What you are asked to do:
What you output must match the entries exactly, apart from the pictures, which are left out.

'''

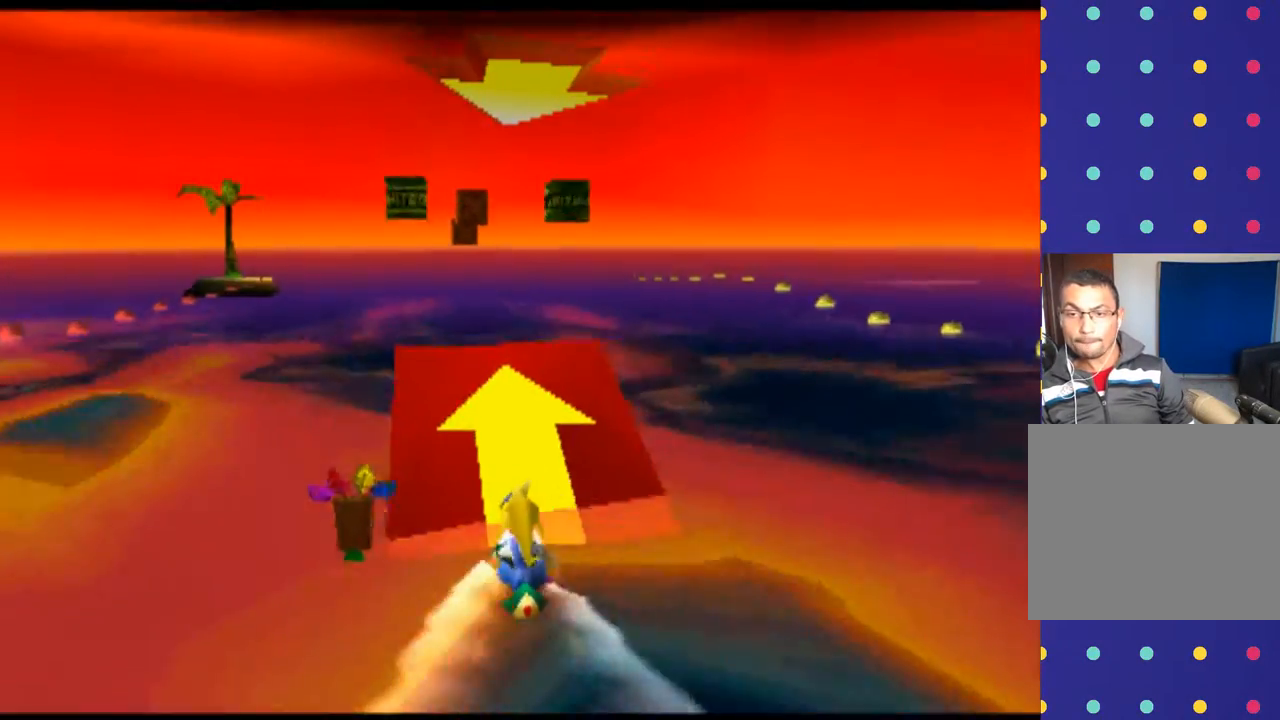
{"buttons": ["CROSS"], "left_stick": "center", "events": [[33, "left_stick", "center"], [233, "left_stick", "left"], [333, "left_stick", "center"]]}
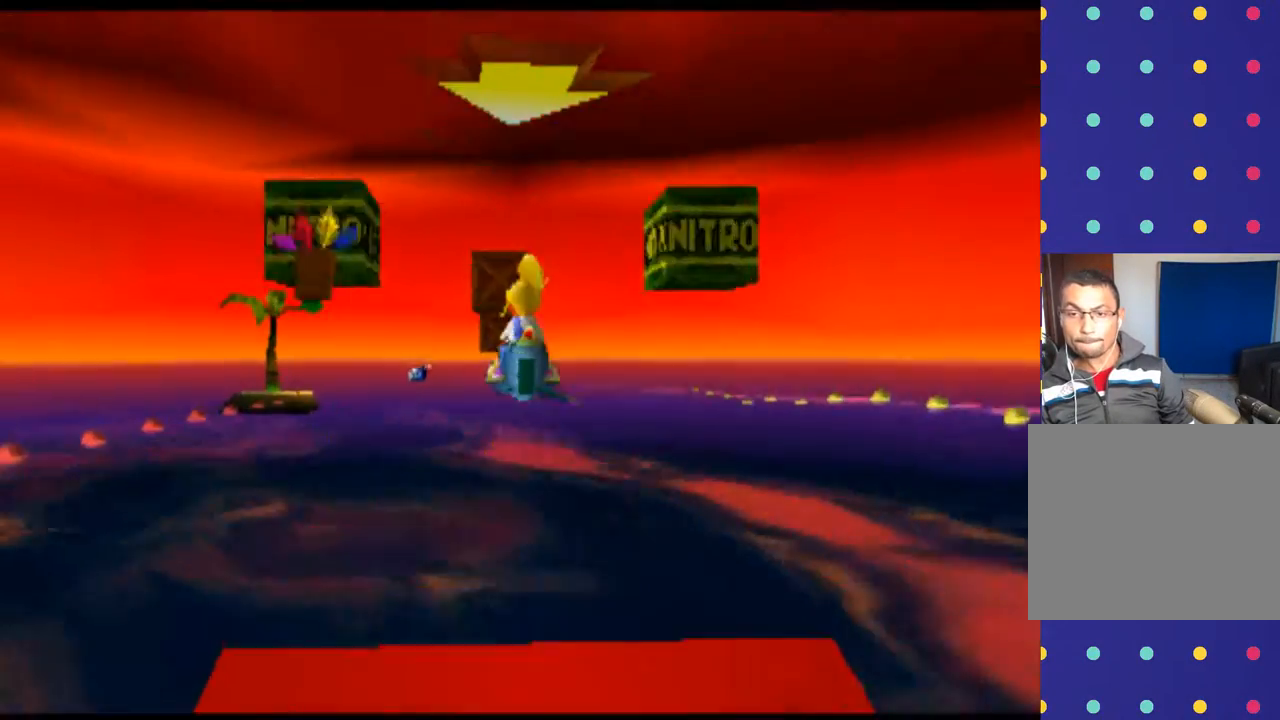
{"buttons": ["CROSS"], "left_stick": "center", "events": [[300, "left_stick", "left"], [467, "left_stick", "center"]]}
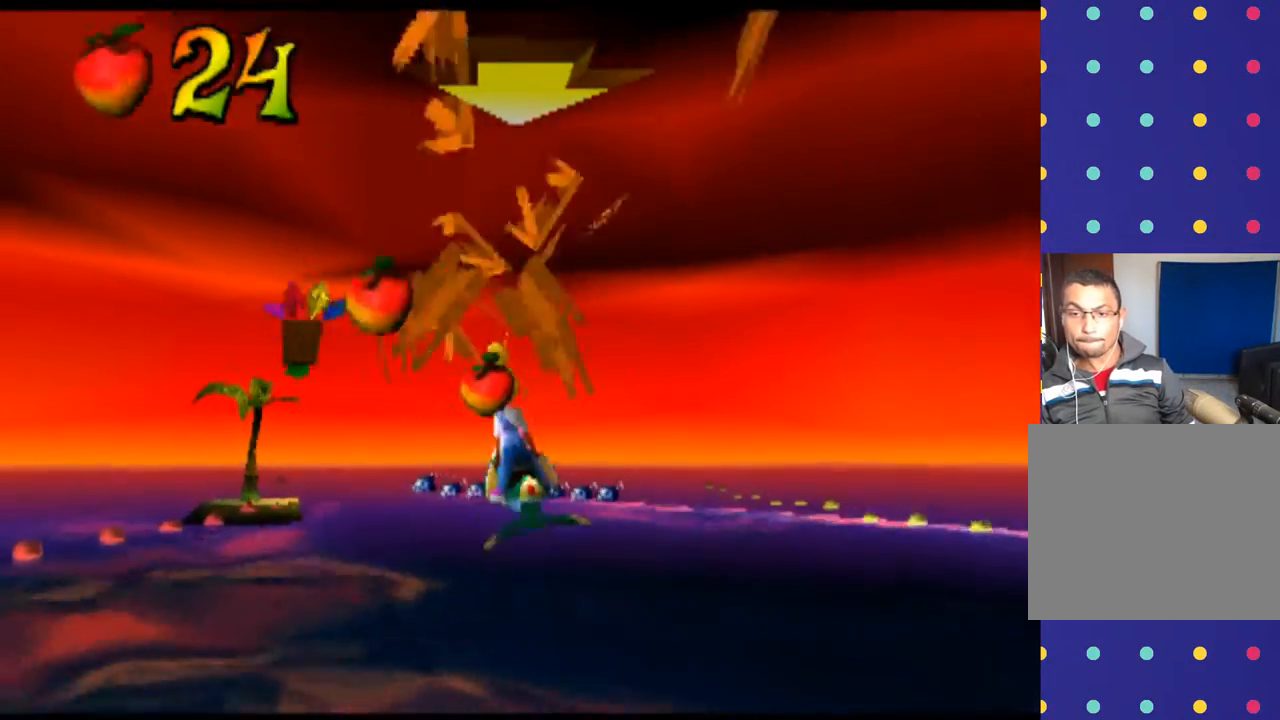
{"buttons": [], "left_stick": "center", "events": [[233, "CROSS", "up"]]}
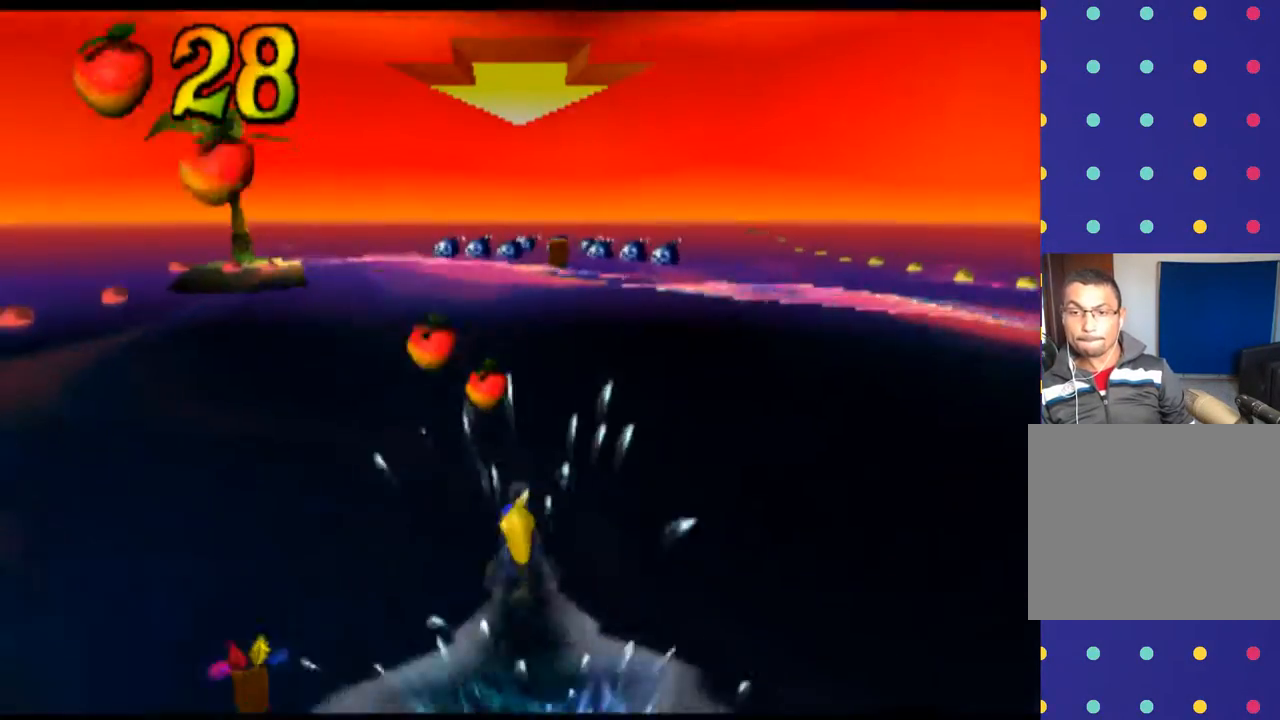
{"buttons": [], "left_stick": "center", "events": []}
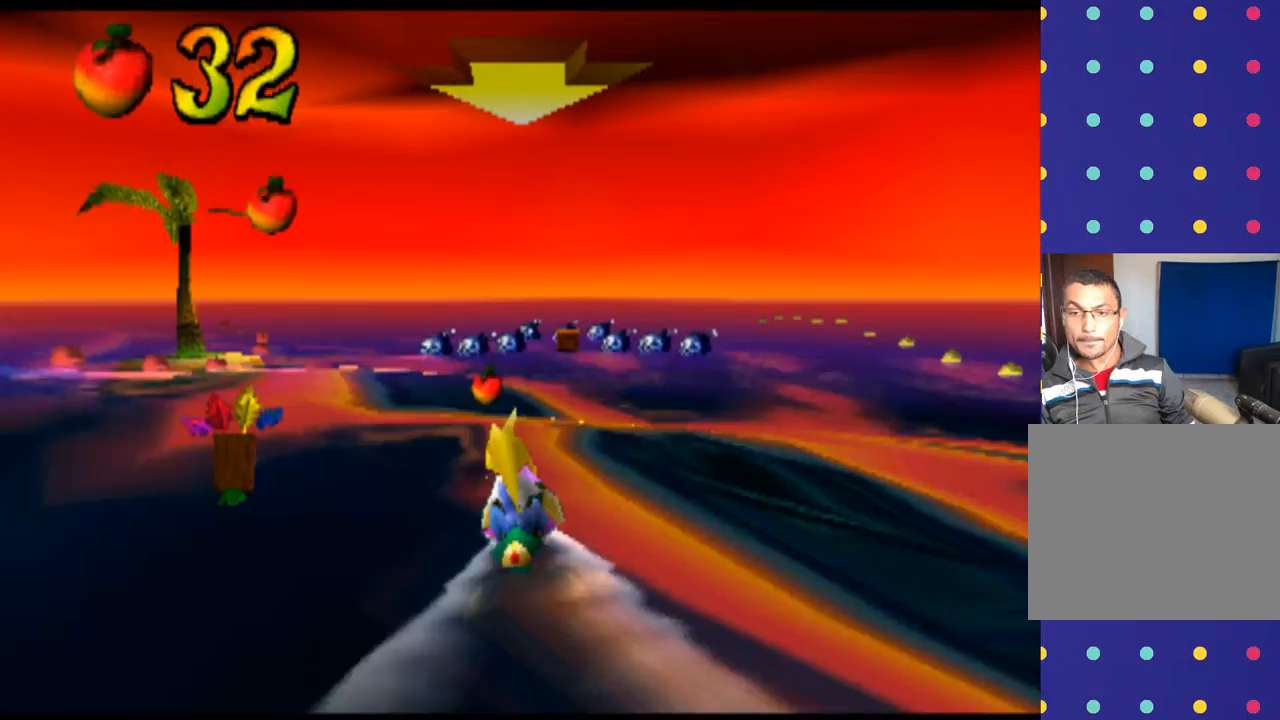
{"buttons": [], "left_stick": "center", "events": [[67, "CROSS", "down"], [133, "left_stick", "right"], [233, "CROSS", "up"], [267, "left_stick", "center"]]}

'''

Answer for this exercise:
{"buttons": ["CROSS"], "left_stick": "center", "events": [[33, "left_stick", "center"], [233, "left_stick", "left"], [333, "left_stick", "center"]]}
{"buttons": ["CROSS"], "left_stick": "center", "events": [[300, "left_stick", "left"], [467, "left_stick", "center"]]}
{"buttons": [], "left_stick": "center", "events": [[233, "CROSS", "up"]]}
{"buttons": [], "left_stick": "center", "events": []}
{"buttons": [], "left_stick": "center", "events": [[67, "CROSS", "down"], [133, "left_stick", "right"], [233, "CROSS", "up"], [267, "left_stick", "center"]]}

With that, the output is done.